Hope Vere was the great-grandson of Charles Hope, 1st earl of Hopetoun (1681-1742), whose second son Charles (1710-91), Member for Linlithgowshire, 1743-68, succeeded to Craigie Hall on the death of his maternal uncle the 2nd marquess of Annandale in 1730. Through his marriage to Catherine, the only daughter of Sir William Weir, he obtained the Blackwood estate and an additional surname. It was he who held the office of commissary-general for musters in Scotland and not, as one source states, his eldest son William (1736-1811), this Member’s father, who had a brief army career.
Hope Vere emerges as a keen and occasionally ribald observer of politics in his surviving letters to John Philip Wood, an Edinburgh customs official and amateur historian with whom he corresponded regularly from 1823.
At the 1831 dissolution he retired from Ilchester, where he had not expected to come in again, and disclaimed all knowledge of his prospects of finding another berth, 30 Apr. By then Cleveland had secured his return for Newport, Isle of Wight.

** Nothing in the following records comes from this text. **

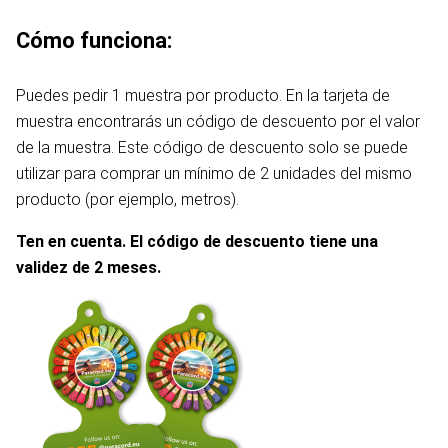
Cómo funciona:
Puedes pedir 1 muestra por producto. En la tarjeta de
muestra encontrarás un código de descuento por el valor
de la muestra. Este código de descuento solo se puede
utilizar para comprar un mínimo de 2 unidades del mismo
producto (por ejemplo, metros).
Ten en cuenta. El código de descuento tiene una
validez de 2 meses.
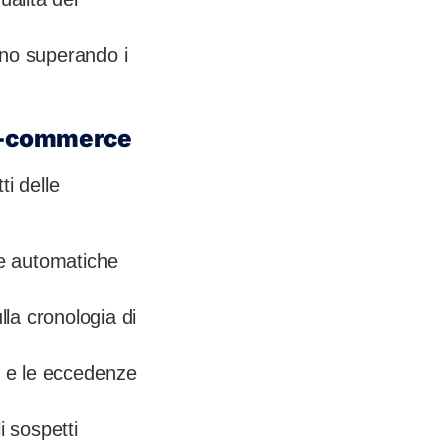
anno superando i
l’e-commerce
ti delle
ste automatiche
lla cronologia di
ck e le eccedenze
i sospetti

He remained in Edinburgh for his wife’s confinement and was notified of his unopposed return by ‘a friend in London’, 11 May.
Hope Vere voted for the second reading of the revised bill, 17 Dec. 1831, following which he returned rapidly to Scotland, foregoing an overnight stop at Newcastle because of the cholera outbreak.
At the 1832 general election he stood unsuccessfully for Linlithgowshire against his distant kinsman Sir Alexander Hope, the incumbent Conservative, citing his ‘independence of party’. (Eighteen months previously he had informed Wood that he would ‘not be sorry’ to be out of the reformed House, in which there would ‘no longer be so many absent or silent Members’.)